AutoML Vision Edge offers three model options with different latency and accuracy estimates: https://cloud.google.com/vision/automl/docs/example-devices. I chose the “Best trade-off” option to keep the model size relatively small and thus inferencing fast. After 6 hours of training, the model reached 100% precision (!) and ~98% recall. The super high precision is probably explained by the rather homogeneous dataset that only contains photos of faces. But this should be fine because I’m planning to use it only for this type of photos anyway.

4. Detecting mouths from a video stream

Using the exported Tensorflow.js model is quite simple. Tensorflow.js has a set of APIs for loading and running models produced by AutoML Edge and the APIs also take care of the image preprocessing and accepts HTMLVideoElement as an input so you don’t need to extract the images from the video stream yourself either.

Overall, the model seems to work surprisingly well even in low-light environments. The inferencing time is ok on my MacBook (~60–70 ms per frame) but it’s a bit slow on mobile (~500 ms on Samsung S9). But this will do for now.

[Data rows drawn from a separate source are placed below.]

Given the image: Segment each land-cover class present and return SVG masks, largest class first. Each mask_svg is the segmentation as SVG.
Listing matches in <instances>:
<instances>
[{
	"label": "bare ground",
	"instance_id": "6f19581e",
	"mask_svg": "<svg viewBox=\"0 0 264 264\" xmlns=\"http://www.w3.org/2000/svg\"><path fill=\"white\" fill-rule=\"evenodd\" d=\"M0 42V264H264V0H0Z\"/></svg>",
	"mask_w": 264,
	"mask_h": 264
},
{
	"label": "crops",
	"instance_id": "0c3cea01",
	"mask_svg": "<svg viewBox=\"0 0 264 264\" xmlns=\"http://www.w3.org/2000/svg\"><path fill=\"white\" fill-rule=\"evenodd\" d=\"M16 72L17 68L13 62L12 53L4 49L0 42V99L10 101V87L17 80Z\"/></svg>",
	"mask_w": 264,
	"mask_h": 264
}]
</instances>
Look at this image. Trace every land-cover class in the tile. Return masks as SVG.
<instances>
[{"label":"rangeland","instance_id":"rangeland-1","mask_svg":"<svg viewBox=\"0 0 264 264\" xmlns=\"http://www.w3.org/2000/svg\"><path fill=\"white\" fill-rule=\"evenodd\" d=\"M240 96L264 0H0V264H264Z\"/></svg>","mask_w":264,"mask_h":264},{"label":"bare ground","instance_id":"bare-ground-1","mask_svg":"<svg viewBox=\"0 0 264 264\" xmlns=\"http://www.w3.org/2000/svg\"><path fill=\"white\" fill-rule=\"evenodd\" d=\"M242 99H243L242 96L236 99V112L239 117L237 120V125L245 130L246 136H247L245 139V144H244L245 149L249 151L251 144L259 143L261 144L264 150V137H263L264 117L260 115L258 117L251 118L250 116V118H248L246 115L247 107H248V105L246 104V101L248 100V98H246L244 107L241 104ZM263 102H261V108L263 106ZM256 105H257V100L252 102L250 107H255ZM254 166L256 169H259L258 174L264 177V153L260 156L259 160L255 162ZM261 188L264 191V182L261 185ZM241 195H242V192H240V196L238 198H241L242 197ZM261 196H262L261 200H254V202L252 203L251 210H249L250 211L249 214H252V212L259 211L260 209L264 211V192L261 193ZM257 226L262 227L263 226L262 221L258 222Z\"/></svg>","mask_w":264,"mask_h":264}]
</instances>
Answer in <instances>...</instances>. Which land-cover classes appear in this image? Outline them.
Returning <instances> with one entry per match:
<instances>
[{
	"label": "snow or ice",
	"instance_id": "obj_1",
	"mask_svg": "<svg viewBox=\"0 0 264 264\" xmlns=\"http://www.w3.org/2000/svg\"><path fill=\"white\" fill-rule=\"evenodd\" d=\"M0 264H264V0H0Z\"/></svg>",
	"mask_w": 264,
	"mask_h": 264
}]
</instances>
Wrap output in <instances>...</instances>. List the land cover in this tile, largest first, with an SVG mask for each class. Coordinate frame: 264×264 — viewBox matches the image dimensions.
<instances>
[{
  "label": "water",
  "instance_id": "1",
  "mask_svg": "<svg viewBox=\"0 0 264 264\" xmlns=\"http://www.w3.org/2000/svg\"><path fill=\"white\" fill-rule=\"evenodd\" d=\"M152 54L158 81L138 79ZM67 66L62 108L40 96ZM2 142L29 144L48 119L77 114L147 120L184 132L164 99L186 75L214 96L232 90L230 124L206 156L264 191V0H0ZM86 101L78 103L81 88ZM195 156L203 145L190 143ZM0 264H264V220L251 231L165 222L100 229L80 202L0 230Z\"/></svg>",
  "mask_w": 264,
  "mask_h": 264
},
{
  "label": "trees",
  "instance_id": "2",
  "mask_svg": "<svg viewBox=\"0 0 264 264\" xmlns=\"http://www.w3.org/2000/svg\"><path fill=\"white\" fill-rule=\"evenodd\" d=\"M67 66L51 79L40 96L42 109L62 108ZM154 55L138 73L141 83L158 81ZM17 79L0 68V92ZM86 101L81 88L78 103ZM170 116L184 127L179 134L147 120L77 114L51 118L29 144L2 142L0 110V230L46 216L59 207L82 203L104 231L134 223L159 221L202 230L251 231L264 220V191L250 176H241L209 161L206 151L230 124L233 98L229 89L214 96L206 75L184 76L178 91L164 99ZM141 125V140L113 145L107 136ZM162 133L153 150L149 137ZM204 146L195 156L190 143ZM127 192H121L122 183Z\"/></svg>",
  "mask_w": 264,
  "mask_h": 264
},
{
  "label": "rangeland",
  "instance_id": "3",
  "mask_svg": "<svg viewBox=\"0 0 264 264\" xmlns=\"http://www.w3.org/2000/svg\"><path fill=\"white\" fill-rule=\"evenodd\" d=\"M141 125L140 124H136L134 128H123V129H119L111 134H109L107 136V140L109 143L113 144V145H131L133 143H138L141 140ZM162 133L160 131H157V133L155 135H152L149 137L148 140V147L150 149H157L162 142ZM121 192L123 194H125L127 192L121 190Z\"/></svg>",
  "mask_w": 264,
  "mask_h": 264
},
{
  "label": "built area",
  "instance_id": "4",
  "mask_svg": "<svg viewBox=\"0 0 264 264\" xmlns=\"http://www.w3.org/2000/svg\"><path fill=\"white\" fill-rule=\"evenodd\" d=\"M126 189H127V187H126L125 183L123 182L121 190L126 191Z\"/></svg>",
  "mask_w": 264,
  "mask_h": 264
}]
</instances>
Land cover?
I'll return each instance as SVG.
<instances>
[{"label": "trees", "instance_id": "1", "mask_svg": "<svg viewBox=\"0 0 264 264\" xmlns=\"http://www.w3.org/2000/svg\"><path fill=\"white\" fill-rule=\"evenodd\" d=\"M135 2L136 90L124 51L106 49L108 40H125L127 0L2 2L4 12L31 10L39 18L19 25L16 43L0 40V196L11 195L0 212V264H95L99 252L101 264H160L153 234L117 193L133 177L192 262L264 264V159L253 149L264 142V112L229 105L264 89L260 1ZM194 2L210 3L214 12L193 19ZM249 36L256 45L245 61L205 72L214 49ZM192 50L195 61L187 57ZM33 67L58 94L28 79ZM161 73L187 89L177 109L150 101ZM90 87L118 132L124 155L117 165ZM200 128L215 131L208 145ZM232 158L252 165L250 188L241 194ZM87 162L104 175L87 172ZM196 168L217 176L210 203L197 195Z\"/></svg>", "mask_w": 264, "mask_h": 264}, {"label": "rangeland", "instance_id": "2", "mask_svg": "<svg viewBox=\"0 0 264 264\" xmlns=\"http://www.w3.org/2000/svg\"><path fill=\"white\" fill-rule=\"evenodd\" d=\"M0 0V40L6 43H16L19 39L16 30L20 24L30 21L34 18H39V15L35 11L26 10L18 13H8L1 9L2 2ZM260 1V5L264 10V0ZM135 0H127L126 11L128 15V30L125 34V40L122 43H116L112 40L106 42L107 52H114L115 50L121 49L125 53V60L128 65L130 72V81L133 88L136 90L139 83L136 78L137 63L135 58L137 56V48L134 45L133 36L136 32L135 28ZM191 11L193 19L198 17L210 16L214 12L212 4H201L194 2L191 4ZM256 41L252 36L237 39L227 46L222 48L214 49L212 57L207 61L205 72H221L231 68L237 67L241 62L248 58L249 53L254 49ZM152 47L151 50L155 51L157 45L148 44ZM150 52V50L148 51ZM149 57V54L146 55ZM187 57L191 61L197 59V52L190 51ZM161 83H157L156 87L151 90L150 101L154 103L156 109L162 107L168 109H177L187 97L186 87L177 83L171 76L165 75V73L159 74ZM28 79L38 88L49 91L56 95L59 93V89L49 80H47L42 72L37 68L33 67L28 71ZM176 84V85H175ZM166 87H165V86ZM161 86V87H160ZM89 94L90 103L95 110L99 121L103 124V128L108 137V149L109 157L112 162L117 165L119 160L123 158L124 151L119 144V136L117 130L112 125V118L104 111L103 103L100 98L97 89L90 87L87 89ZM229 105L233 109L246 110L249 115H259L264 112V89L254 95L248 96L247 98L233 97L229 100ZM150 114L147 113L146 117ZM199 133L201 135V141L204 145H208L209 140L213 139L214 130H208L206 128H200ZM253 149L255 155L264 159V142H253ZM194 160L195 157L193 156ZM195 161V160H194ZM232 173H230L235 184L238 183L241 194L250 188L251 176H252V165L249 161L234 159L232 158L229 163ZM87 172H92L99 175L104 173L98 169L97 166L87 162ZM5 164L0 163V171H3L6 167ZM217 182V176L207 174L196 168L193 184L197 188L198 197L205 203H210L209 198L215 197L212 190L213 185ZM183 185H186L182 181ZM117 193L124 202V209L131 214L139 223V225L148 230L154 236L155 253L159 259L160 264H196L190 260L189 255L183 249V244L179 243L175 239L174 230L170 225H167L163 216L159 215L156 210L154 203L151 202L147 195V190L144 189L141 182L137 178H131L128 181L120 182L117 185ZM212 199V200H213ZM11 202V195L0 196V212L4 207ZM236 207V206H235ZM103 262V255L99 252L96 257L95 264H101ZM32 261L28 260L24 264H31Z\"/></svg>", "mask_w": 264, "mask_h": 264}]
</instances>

Detection in a low-light environment (desktop)

Conclusion

As you can see, building something like this is really easy nowadays. The browsers have easy-to-use APIs for interacting with peripherals and most of the other building blocks are readily available, either as open source software or as an (commercial) API. Of course, if you can’t or don’t want to use any commercial solution, you have some more work ahead. But often those commercial products are so cost-efficient that it doesn’t make much sense to build things yourself unless you’re not operating at Google’s scale.